Required work: Use the entries below and reproduce exactly the lines from the one containing "neck: (221, 464)" down to the one containing "right back paw: (441, 501)", both of them included.

Data section:
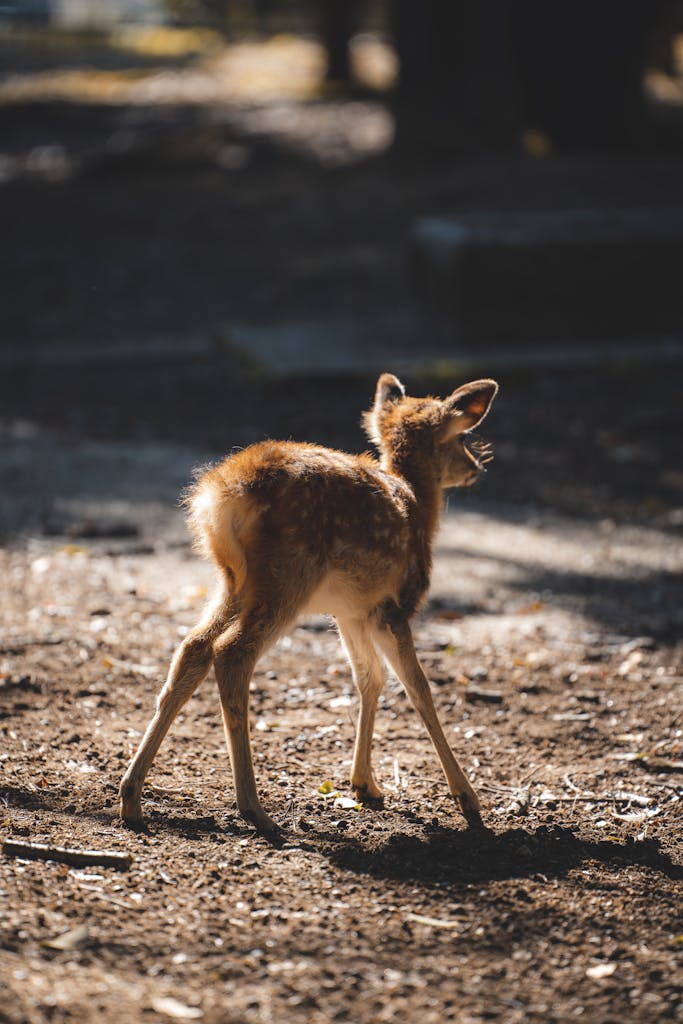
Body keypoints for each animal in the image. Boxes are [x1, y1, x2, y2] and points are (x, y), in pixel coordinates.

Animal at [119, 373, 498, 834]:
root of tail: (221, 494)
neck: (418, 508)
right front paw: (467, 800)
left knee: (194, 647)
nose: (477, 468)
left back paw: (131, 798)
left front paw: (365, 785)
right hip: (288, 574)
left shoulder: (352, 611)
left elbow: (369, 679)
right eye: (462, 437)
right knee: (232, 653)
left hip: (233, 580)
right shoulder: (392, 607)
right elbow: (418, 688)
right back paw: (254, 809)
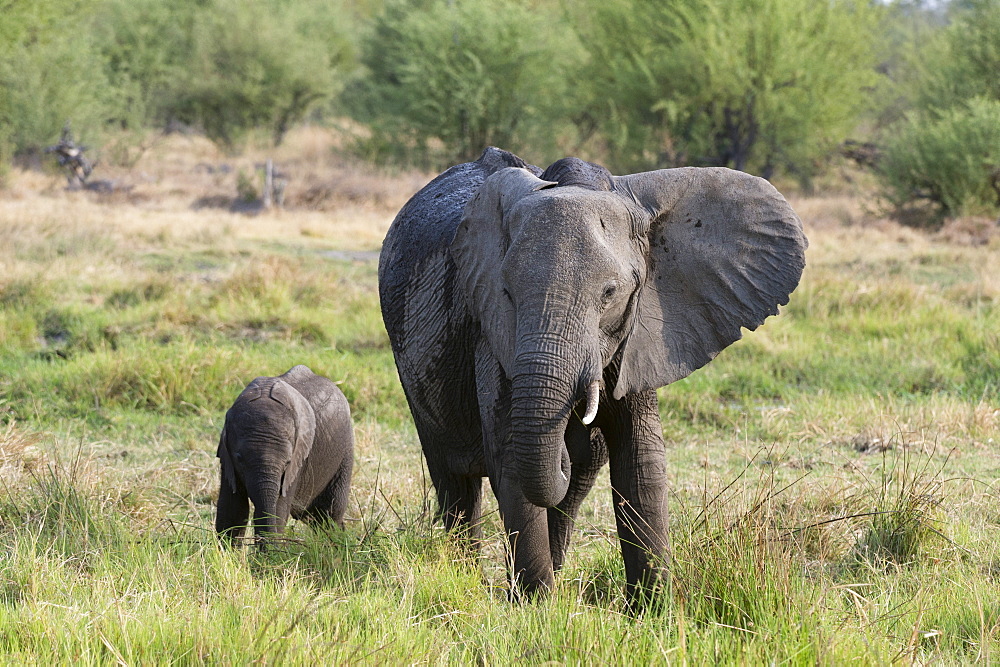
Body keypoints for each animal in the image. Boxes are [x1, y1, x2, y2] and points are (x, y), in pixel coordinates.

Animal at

--

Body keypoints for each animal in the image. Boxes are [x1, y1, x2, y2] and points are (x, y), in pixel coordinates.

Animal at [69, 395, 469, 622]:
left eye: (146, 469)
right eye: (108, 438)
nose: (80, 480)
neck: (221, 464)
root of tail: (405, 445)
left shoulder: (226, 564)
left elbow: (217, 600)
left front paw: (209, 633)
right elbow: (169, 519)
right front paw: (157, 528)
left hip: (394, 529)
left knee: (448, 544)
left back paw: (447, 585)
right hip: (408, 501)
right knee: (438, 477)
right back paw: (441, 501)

Reply to the task:
neck: (221, 464)
root of tail: (405, 445)
left shoulder: (226, 564)
left elbow: (217, 600)
left front paw: (209, 633)
right elbow: (169, 519)
right front paw: (157, 528)
left hip: (394, 529)
left knee: (448, 544)
left back paw: (447, 585)
right hip: (408, 501)
right knee: (438, 477)
right back paw: (441, 501)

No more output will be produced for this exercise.